Teresa Palmese

Virus cinese, è psicosi. Parla l’infettivologo: «Meno violento della Sars»

Teresa Palmese,  

Virus cinese, è psicosi. Parla l’infettivologo: «Meno violento della Sars»

Oltre seicento casi registrati, ventisette vittime accertate e almeno tre città isolate, tra aeroporti e stazioni sbarrate. Il virus cinese che è arrivato pure a uccidere tiene ormai in allerta il mondo intero tra protocolli di sicurezza, con mascherine e cordone sanitario, e il boom di controlli effettuati con lo scanner che rileva la temperatura corporea per intercettare immediatamente casi sospetti. Un clima di terrore che ha provocato persino la cancellazione di Capodanno tra Pechino e Macao. La trasmissione del coronavirus individuato per la prima volta a Wuhan, nel sud-est della Cina, a dicembre, ha ormai generato paura. Il rischio di un contagio ha travolto anche le popolazioni dei paesi europei, nonostante il virus si partito direttamente dai paesi asiatici, nel famoso mercato di Wuhan, dove s’è generata l’epidemia. Al momento l’unica informazione certa sul virus 2019-nCoV comparso nella città cinese di Whuan è che si tratta di un figlio del progenitore della Sars, la malattia che fra il 2002 e il 2003 aveva spaventato il mondo. «Non ha la stessa violenza di quel virus», precisa subito Francesco Saverio Faella, infettivologo, Primario Emerito dell’Ospedale Cotugno di Napoli.

Dottore, cos’è il coronavirus?

«Il coronavirus appartiene al gruppo di virus a Rna, riconducibile alla Sars del 2003. E’ un virus che sembra, dalle poche notizie che abbiamo, peraltro frammentarie, capace di provocare polmoniti e insufficienza respiratoria, fino alla morte. Sono già stati accertati 600 casi e 27 vittime che, a mio avviso, resta un numero moderato. Anche se naturalmente ci saranno molti altri casi non ancora denunciati o che magari si sono manifestati in maniera lieve»

C’è da preoccuparsi?

«Non ha la violenza della Sars del 2003 che provocò senza dubbio un numero di morti maggiori. Sicuramente, stavolta, c’è stata una maggiore collaborazione dalla Cina».

In che senso?

«La Cina, in quella occasione, tenne nascoste le informazioni e solo quando il virus s’era già largamente diffuso ne fu dato l’annuncio. Ripeto, c’è stata una maggiore collaborazione dalla Cina, che ha diffuso immediatamente le informazioni. Così c’è stata subito una mobilitazione del mondo, a partire dai grandi centri di controllo in America e in Europa».

C’è il rischio di un’epidemia che colpisca anche i paesi europei?

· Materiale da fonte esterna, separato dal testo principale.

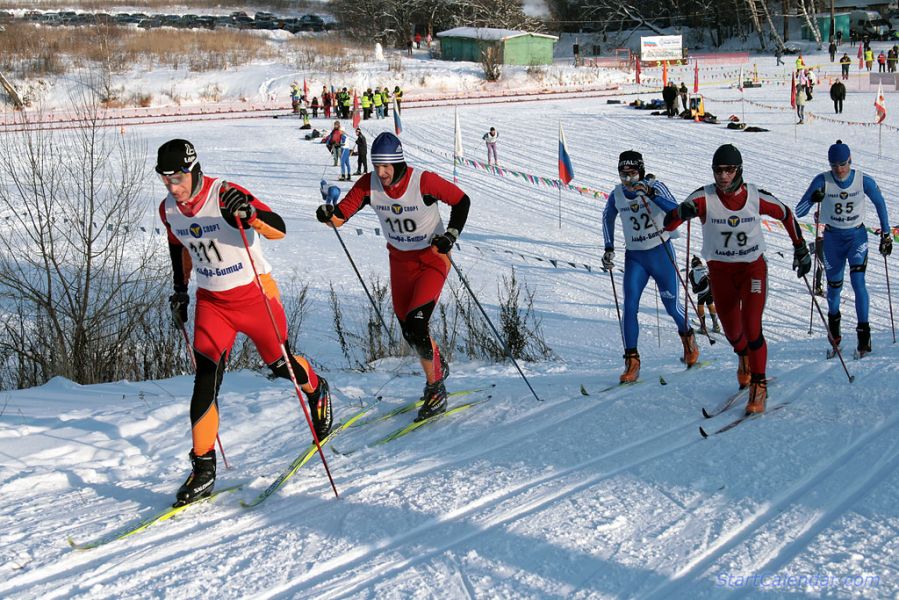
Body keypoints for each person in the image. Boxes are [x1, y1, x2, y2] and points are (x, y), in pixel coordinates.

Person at [156, 139, 332, 506]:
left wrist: (250, 214)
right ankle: (203, 468)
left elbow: (279, 228)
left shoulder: (224, 194)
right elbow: (179, 245)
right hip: (213, 302)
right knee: (206, 377)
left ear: (194, 170)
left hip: (254, 295)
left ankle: (317, 389)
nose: (174, 188)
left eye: (179, 178)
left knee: (280, 365)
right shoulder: (169, 210)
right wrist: (179, 290)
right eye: (165, 180)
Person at [315, 133, 471, 421]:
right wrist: (327, 214)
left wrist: (450, 235)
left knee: (417, 323)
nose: (382, 172)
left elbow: (462, 201)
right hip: (399, 261)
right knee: (407, 329)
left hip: (432, 257)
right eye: (377, 166)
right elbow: (340, 216)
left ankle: (435, 388)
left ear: (399, 162)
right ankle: (437, 365)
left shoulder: (422, 181)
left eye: (387, 166)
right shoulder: (368, 185)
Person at [663, 144, 810, 414]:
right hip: (720, 272)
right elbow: (669, 224)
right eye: (718, 170)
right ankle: (743, 357)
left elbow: (786, 214)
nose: (723, 176)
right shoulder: (703, 197)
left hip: (751, 270)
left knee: (752, 326)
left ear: (738, 170)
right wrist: (678, 214)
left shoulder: (755, 196)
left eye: (729, 170)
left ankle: (759, 383)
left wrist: (799, 246)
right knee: (732, 332)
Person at [602, 150, 698, 384]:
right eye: (623, 175)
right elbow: (607, 217)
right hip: (635, 257)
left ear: (641, 172)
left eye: (633, 175)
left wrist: (651, 193)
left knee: (672, 306)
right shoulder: (617, 194)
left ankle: (688, 339)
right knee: (630, 306)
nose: (628, 181)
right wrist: (608, 247)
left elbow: (677, 210)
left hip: (660, 253)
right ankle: (632, 361)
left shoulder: (656, 186)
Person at [795, 140, 892, 358]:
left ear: (850, 161)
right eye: (834, 165)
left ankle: (864, 336)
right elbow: (799, 211)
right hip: (832, 239)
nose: (839, 170)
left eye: (843, 164)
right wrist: (813, 198)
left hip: (856, 236)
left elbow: (880, 203)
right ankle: (835, 336)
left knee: (858, 282)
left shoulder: (862, 180)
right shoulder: (822, 180)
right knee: (834, 288)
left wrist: (886, 234)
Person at [688, 256, 720, 334]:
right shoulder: (707, 268)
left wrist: (695, 290)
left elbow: (695, 287)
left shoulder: (692, 272)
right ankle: (716, 326)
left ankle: (703, 327)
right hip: (712, 289)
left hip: (702, 290)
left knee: (700, 305)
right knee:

«Al momento è da escludere, ma di certo parlare di pandemia, che è diverso dall’epidemia, è prematuro. Di certo bisogna prepararsi a un eventuale allarme e stare attenti che l’epidemia non si trasformi in pandemia, interessando tutto il mondo. Parliamo comunque di un virus che si trasmette in maniera diretta, per via aerea attraverso la tosse e uno starnuto, per cui la diffusione è certamente più alta rispetto a una malattia che si trasmette tramite batteri delle feci».

Una volta avvenuto il contagio, ecco, come bisogna agire?

«Indubbiamente parliamo di una malattia che non può essere neutralizzata con un antibiotico, per cui è necessario immediatamente procedere con l’isolamento. Insomma, come avveniva d’altronde già a Venezia nei casi di epidemia di peste. E’ sicuramente uno dei metodi più efficaci per individuare dei casi sospetti, naturalmente i controlli devono essere più stretti tra chi arriva dalla città di Wuhan. Tant’è che il sindaco della città cinese, tutte a densità di popolazione molto alta, ha già bloccato l’uscita e gli ingressi dei visitatori».

Dottore, qual è il motivo del proliferare di questi virus quasi sempre provenienti dall’Asia?

«Al di là della densità di popolazione molto elevata, tra le cause c’è sicuramente un eccesso di promiscuità nei mercati,uno stretto contatto tra gli animali ed esseri umani. Parliamo di malattie zoonosi che possono essere trasmesse dagli animali all’uomo. Virus che si trasformano e si adattano fino a passare da uomo a uomo».